Date: Mon, 27 Nov 2023 Prob (F-statistic): 5.26e-215
Time: 13:54:10 Log-Likelihood: 1287.2
No. Observations: 524 AIC: -2570.
Df Residuals: 522 BIC: -2562.
Df Model: 1
Covariance Type: nonrobust
coef std err t P>|t| [0.025 0.975]
Intercept -0.0002 0.001 -0.227 0.820 -0.002 0.002
mkt_rf 1.0765 0.020 53.774 0.000 1.037 1.116
Omnibus: 642.619 Durbin-Watson: 2.069
Prob(Omnibus): 0.000 Jarque-Bera (JB): 118829.986
Skew: -5.621 Prob(JB): 0.00
Kurtosis: 75.912 Cond.
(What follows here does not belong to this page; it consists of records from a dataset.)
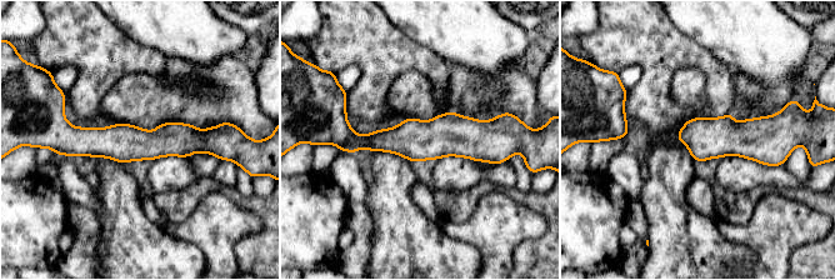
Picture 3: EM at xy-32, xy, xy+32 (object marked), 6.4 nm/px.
{"act": "view", "view": "em", "slice": "planes", "show": "tint", "at": "same"}

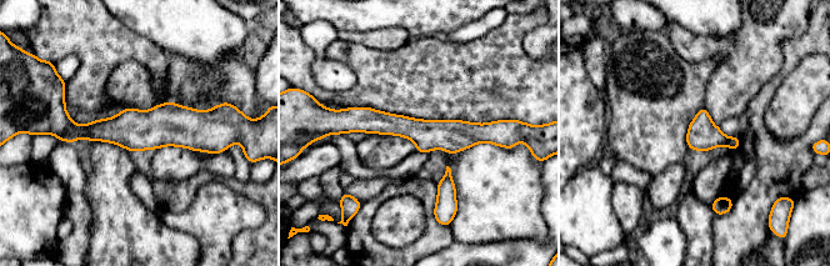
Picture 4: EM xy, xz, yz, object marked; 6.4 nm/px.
{"act": "keep", "runs_along": {"pic": 4, "px": [[64, 124], [70, 130], [214, 136]]}, "found": "one neuron here"}

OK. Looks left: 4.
{"act": "view", "view": "3d", "um": 2, "at": [2095, 2910, 2150], "why": "thick turns thin"}

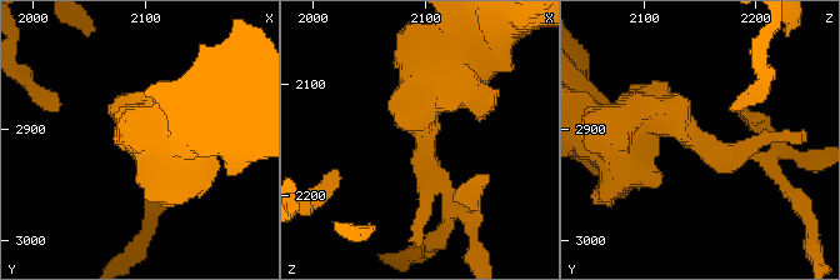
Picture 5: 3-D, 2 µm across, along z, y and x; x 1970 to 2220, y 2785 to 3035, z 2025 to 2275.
{"act": "view", "view": "em", "slice": "planes", "show": "tint", "at": [2096, 2908, 2142]}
No. 22.0


Notes:
[1] Standard Errors assume that the covariance matrix of the errors is correctly specified.
In [11]:
alpha = 12 * result.params["Intercept"]
resid_stdev = np.sqrt(12 * result.mse_resid)
info_ratio = alpha / resid_stdev

print(f"The annualized information ratio is {info_ratio:.2%}")
The annualized information ratio is -3.48%

Plotting¶

  • Plot the compound returns $(1+r_1)(1+r_2) \cdots (r+r_n)$
  • Plot the compounded beta-adjusted benchmark returns
  • Plot the compounded active returns
  • Gives a visual of whether returns were earned from the benchmark or from active return.
In [12]:
beta = result.params["mkt_rf"]
beta_adjusted_bmark = beta*df.mkt + (1-beta)*df.rf 
active = df.ret - beta_adjusted_bmark

(1+df.ret).cumprod().plot(label="total return", logy=True)
(1+beta_adjusted_bmark).cumprod().plot(label="beta-adjusted benchmark", logy=True)
(1+active).cumprod().plot(label="active return", logy=True)
plt.legend()
plt.show()

Attribution Analysis¶

Factors and attribution¶

  • It is generally agreed that there are portfolio strategies ("factors" or "styles") that earn risk premia that are not explained by the CAPM.
    • Value, momentum, profitability, ...
  • An institution evaluating a manager's results will look to see if any common factors are responsible for the results by running regressions on the benchmark and factors.
  • In other words, we ask whether the returns can be attributed to common factors.

Alphas and information ratios again¶

  • For simplicity, consider a single factor or style with return $r_s$. Suppose it is a long-minus-short return.
  • We run the regression
$$r - r_f = \alpha + \beta_1 (r_b-r_f) + \beta_2 r_s + \varepsilon$$
  • We can rearrange as
$$r - \bigg[\beta_1 r_b + (1-\beta_1)r_f + \beta_2 r_s\bigg] = \alpha + \varepsilon$$
  • The return in square braces is a beta and factor adjusted benchmark.
  • The alpha and the information ratio have the same meaning as before, except that now we are also adjusting for factor exposure.

Data¶

  • Fama-French factors
    • SMB = small minus big (size factor)
    • HML = high book-to-market minus low book-to-market (value factor)
    • CMA = conservative minus agressive (investment rate factor)
    • RMW = robust minus weak (profitability factor)
  • Momentum
    • UMD = up minus down
  • All from French's data library
In [13]:
fama_french.head(3)
Out[13]:
Mkt-RF SMB HML RMW CMA RF
Date
1970-01 -0.0810 0.0312 0.0313 -0.0172 0.0384 0.0060
1970-02 0.0513 -0.0276 0.0393 -0.0229 0.0276 0.0062
1970-03 -0.0106 -0.0241 0.0399 -0.0100 0.0429 0.0057
In [14]:
umd = pdr("F-F_Momentum_Factor", "famafrench", start=1970)[0]/100
umd.columns = ["UMD"]
umd.head(3)
Out[14]:
UMD
Date
1970-01 0.0060
1970-02 0.0023
1970-03 -0.0036
In [15]:
data = pd.concat((fama_french, umd, df), axis=1).dropna()
result = smf.ols("ret_rf ~ mkt_rf + SMB + HML + RMW + CMA + UMD", data).fit()
result.summary()
Out[15]:
OLS Regression Results
Dep. Variable: ret_rf R-squared: 0.854
Model: OLS Adj. R-squared: 0.852
Method: Least Squares F-statistic: 502.5
Date: Mon, 27 Nov 2023 Prob (F-statistic): 4.68e-212
Time: 13:54:11 Log-Likelihood: 1298.6
No. Observations: 524 AIC: -2583.
Df Residuals: 517 BIC: -2553.
Df Model: 6
Covariance Type: nonrobust
coef std err t P>|t| [0.025 0.975]
Intercept -9.048e-05 0.001 -0.096 0.924 -0.002 0.002
mkt_rf 1.0729 0.022 48.365 0.000 1.029 1.116
SMB -0.0638 0.034 -1.860 0.063 -0.131 0.004
HML -0.0509 0.041 -1.229 0.220 -0.132 0.030
RMW 0.0332 0.043 0.778 0.437 -0.051 0.117
CMA -0.0943 0.061 -1.535 0.125 -0.215 0.026
UMD 0.0351 0.021 1.637 0.102 -0.007 0.077
Omnibus: 648.691 Durbin-Watson: 2.070
Prob(Omnibus): 0.000 Jarque-Bera (JB): 124020.660
Skew: -5.708 Prob(JB): 0.00
Kurtosis: 77.498 Cond. No. 78.2


Notes:
[1] Standard Errors assume that the covariance matrix of the errors is correctly specified.